Se ciò avesse fatto e se l’esperto qualificato avesse effettuato un’effettiva valutazione del valore di concentrazione di radon in aria, quale che fosse stata la metodologia impiegata, certo non si sarebbe potuto muovere alcuna contestazione, in assenza delle linee-guida emanate dalla prevista Commissione, pena, altrimenti, la violazione del principio di tassatività. Nel caso di specie, però, l’imputato non ha effettuato la valutazione richiesta dalla disciplina normativa, ma una verifica diversa, che certamente non soddisfa l’obbligo (in allora e oggi) penalmente sanzionato.

6. Il ricorso, pertanto, dev’essere rigettato con condanna del ricorrente al pagamento delle spese processuali.

Va soltanto precisato che il reato – istantaneo, accertato il 22 novembre 2014 – non può dirsi prescritto al momento della pronuncia della presente sentenza. La prescrizione – interrotta in forza di plurimi atti processuali (il decreto penale di condanna, l’emissione del decreto di giudizio immediato a seguito dell’opposizione, la sentenza di condanna di primo grado) – sì da ritenersi quinquennale, ai sensi dell’art. 161, secondo comma, cod. pen., è stata sospesa per 261 giorni, dal 9 ottobre 2018 al 27 giugno 2019, in forza dei plurimi rinvii su richiesta della difesa di cui si dà atto nel provvedimento impugnato.

Tenendo conto di tale sospensione, il reato si sarebbe dunque prescritto il 9 agosto 2020, ma, essendo il procedimento pendente presso questa Corte dal 18 febbraio 2020, occorre tenere conto, ai sensi dell’art. 159, primo comma, prima parte, cod. pen., della sospensione del procedimento imposta dalla legislazione adottata al fine di arginare la pandemia da Covid-19.

Viene in rilievo, in particolare, la previsione di cui dall’art. 83, comma 4, dl. 17 marzo 2020, n. 18, conv., con modif., dalla L. 24 aprile 2020, n. 27, perché, dovendosi rispettare il periodo di sospensione dei termini processuali ed il divieto di tenere udienza nel periodo dal 9 marzo all’11 maggio 2020 (quale previsto dai primi due commi della citata disposizione, come modificata, quanto al dies ad quem, dall’art. 36, comma 1, d.l. 8 aprile 2020, n. 23, conv. dalla L. 5 giugno 2020, n. 40).

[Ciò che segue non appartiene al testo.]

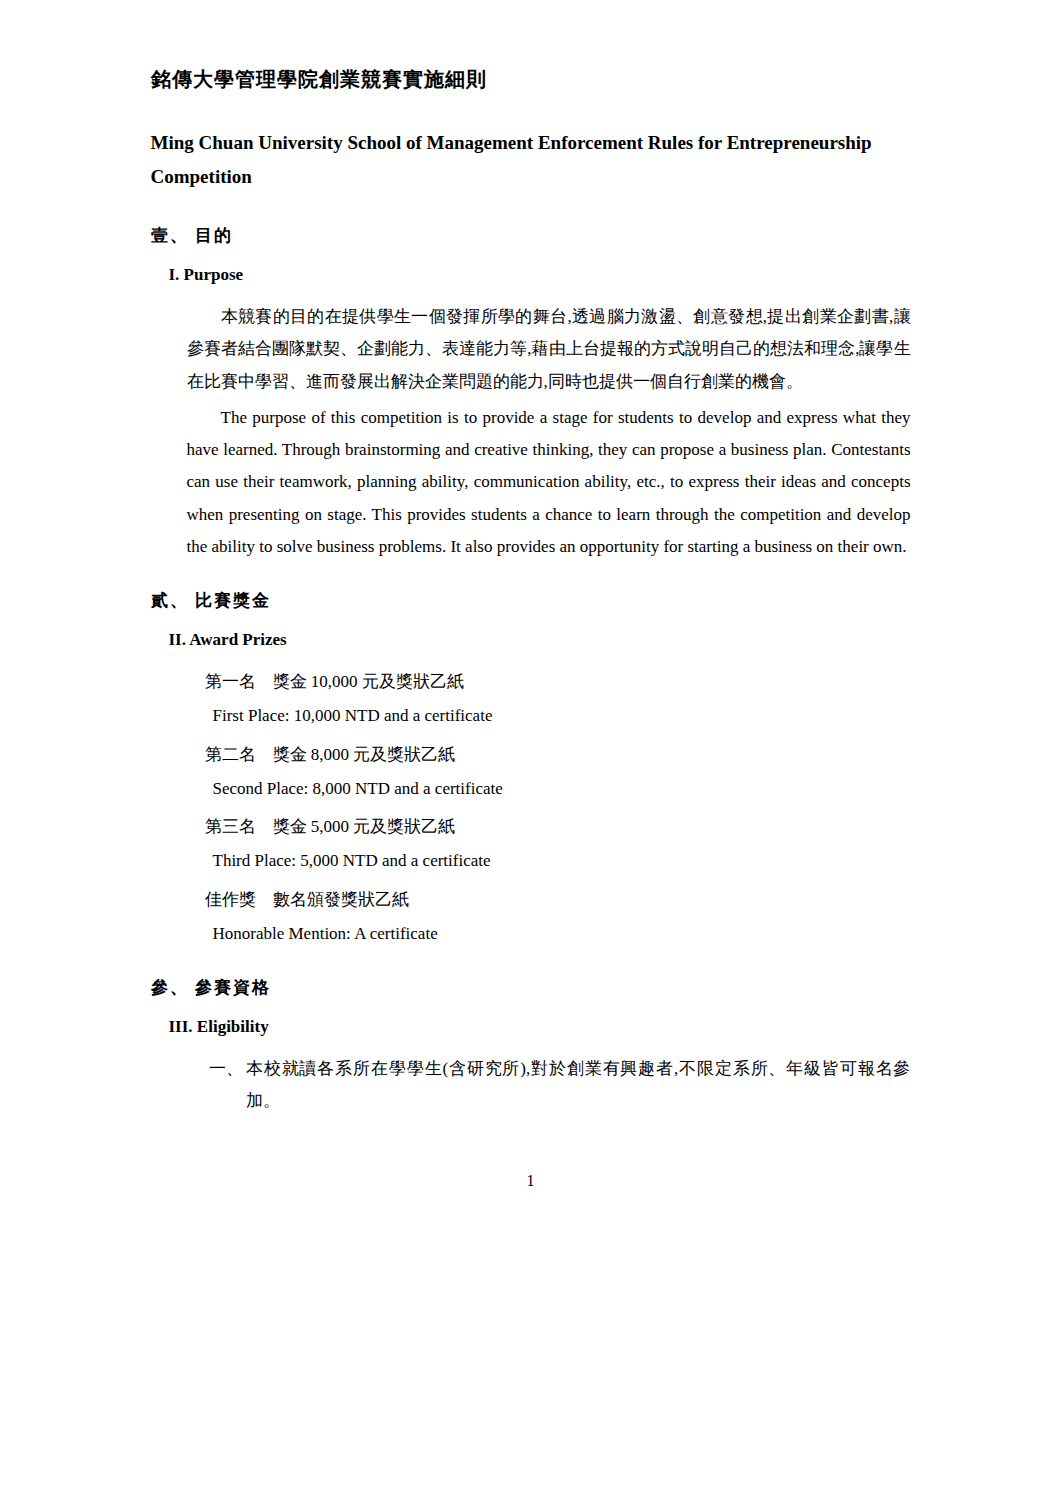銘傳大學管理學院創業競賽實施細則
Ming Chuan University School of Management Enforcement Rules for Entrepreneurship Competition
壹、 目的
I. Purpose
本競賽的目的在提供學生一個發揮所學的舞台,透過腦力激盪、創意發想,提出創業企劃書,讓參賽者結合團隊默契、企劃能力、表達能力等,藉由上台提報的方式說明自己的想法和理念,讓學生在比賽中學習、進而發展出解決企業問題的能力,同時也提供一個自行創業的機會。
The purpose of this competition is to provide a stage for students to develop and express what they have learned. Through brainstorming and creative thinking, they can propose a business plan. Contestants can use their teamwork, planning ability, communication ability, etc., to express their ideas and concepts when presenting on stage. This provides students a chance to learn through the competition and develop the ability to solve business problems. It also provides an opportunity for starting a business on their own.
貳、 比賽獎金
II. Award Prizes
第一名　獎金 10,000 元及獎狀乙紙
First Place: 10,000 NTD and a certificate
第二名　獎金 8,000 元及獎狀乙紙
Second Place: 8,000 NTD and a certificate
第三名　獎金 5,000 元及獎狀乙紙
Third Place: 5,000 NTD and a certificate
佳作獎　數名頒發獎狀乙紙
Honorable Mention: A certificate
參、 參賽資格
III. Eligibility
一、本校就讀各系所在學學生(含研究所),對於創業有興趣者,不限定系所、年級皆可報名參加。
1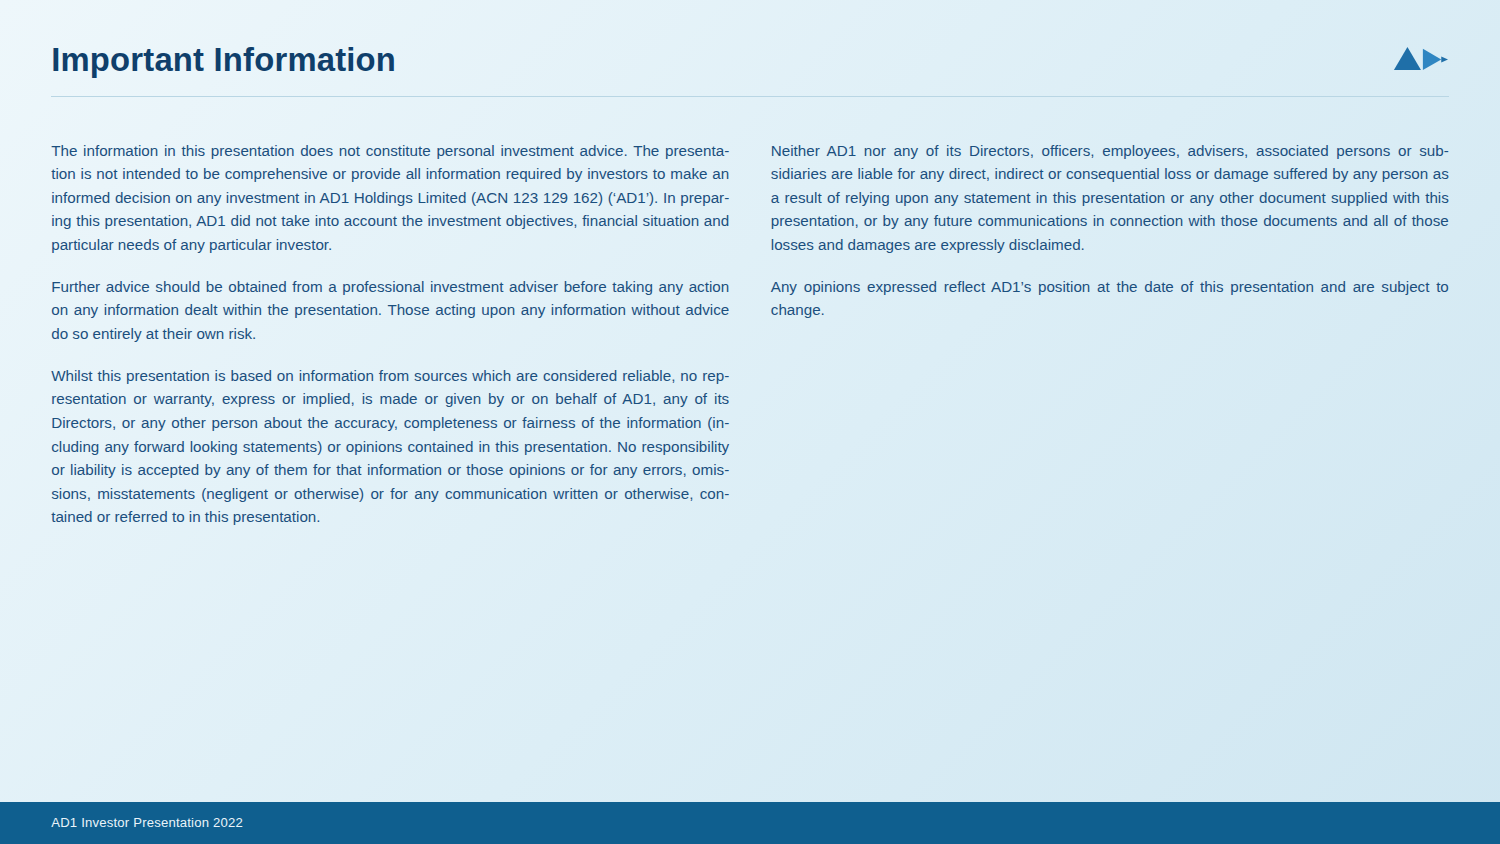Important Information
AD1 Holdings logo
The information in this presentation does not constitute personal investment advice. The presentation is not intended to be comprehensive or provide all information required by investors to make an informed decision on any investment in AD1 Holdings Limited (ACN 123 129 162) (‘AD1’). In preparing this presentation, AD1 did not take into account the investment objectives, financial situation and particular needs of any particular investor.
Further advice should be obtained from a professional investment adviser before taking any action on any information dealt within the presentation. Those acting upon any information without advice do so entirely at their own risk.
Whilst this presentation is based on information from sources which are considered reliable, no representation or warranty, express or implied, is made or given by or on behalf of AD1, any of its Directors, or any other person about the accuracy, completeness or fairness of the information (including any forward looking statements) or opinions contained in this presentation. No responsibility or liability is accepted by any of them for that information or those opinions or for any errors, omissions, misstatements (negligent or otherwise) or for any communication written or otherwise, contained or referred to in this presentation.
Neither AD1 nor any of its Directors, officers, employees, advisers, associated persons or subsidiaries are liable for any direct, indirect or consequential loss or damage suffered by any person as a result of relying upon any statement in this presentation or any other document supplied with this presentation, or by any future communications in connection with those documents and all of those losses and damages are expressly disclaimed.
Any opinions expressed reflect AD1’s position at the date of this presentation and are subject to change.
AD1 Investor Presentation 2022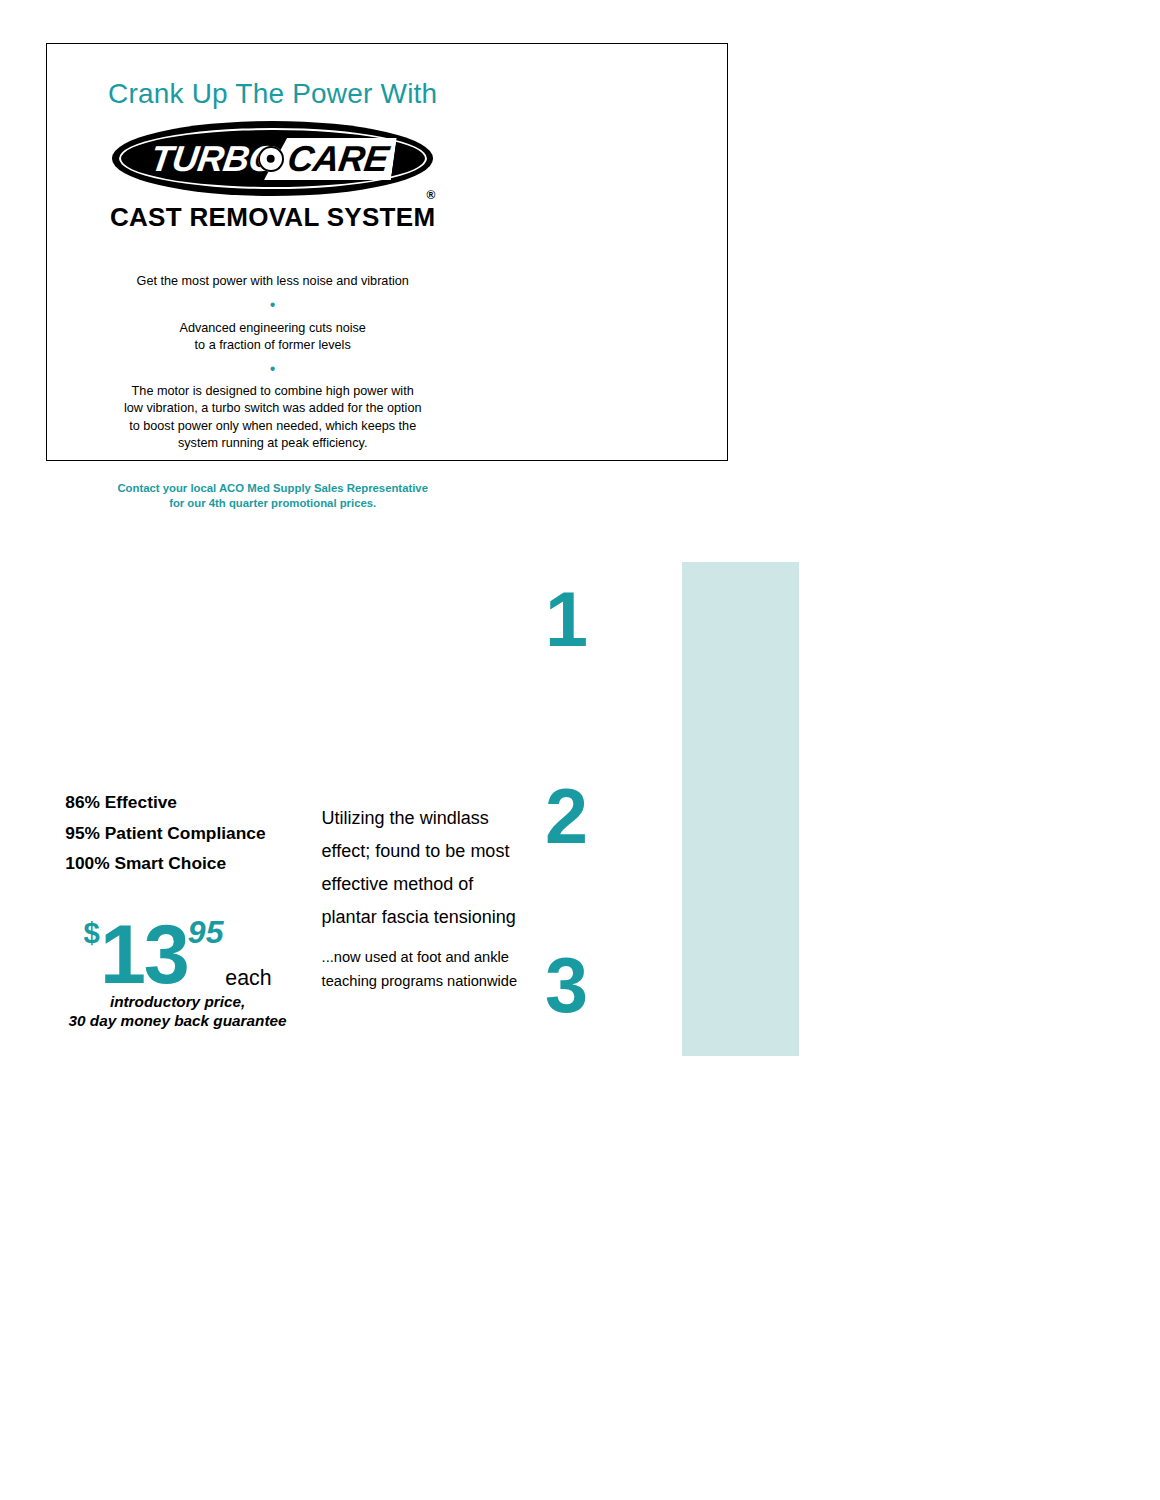Crank Up The Power With
TURBO CARE
®
CAST REMOVAL SYSTEM
Get the most power with less noise and vibration
•
Advanced engineering cuts noise
to a fraction of former levels
•
The motor is designed to combine high power with
low vibration, a turbo switch was added for the option
to boost power only when needed, which keeps the
system running at peak efficiency.
Contact your local ACO Med Supply Sales Representative
for our 4th quarter promotional prices.
1
2
3
86% Effective
95% Patient Compliance
100% Smart Choice
$1395 each
introductory price,
30 day money back guarantee
Utilizing the windlass effect; found to be most effective method of plantar fascia tensioning ...now used at foot and ankle teaching programs nationwide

Di fatti, il processo – il cui esame preliminare è stato effettuato il 5 marzo 2020 – è stato inizialmente fissato, ai sensi dell’art. 610, comma 1, cod. proc. pen., avanti alla settima sezione di questa Corte, competente per la declaratoria camerale delle cause di inammissibilità, all’udienza dell’8 maggio 2020 e, per rispettare le richiamate disposizioni, essendo stato tale udienza soppressa, è poi stato rifissato, sempre avanti alla settima sezione, all’udienza del 10 luglio 2020 (a tale udienza il fascicolo è stato restituito alla terza sezione, non avendo il Collegio ritenuto di poter pronunciare declaratoria di inammissibilità).

Opera pertanto, un’ulteriore sospensione del corso della prescrizione per 6, giorni, che ha prorogato il termine finale quale più sopra indicato a data successiva all’udienza di discussione del processo (cfr. Sez. 5, n.25944 del 09/07/2020, Paciletti, Rv. 279496).

 

P.Q.M.
 


Rigetta il ricorso e condanna il ricorrente al pagamento delle spese processuali.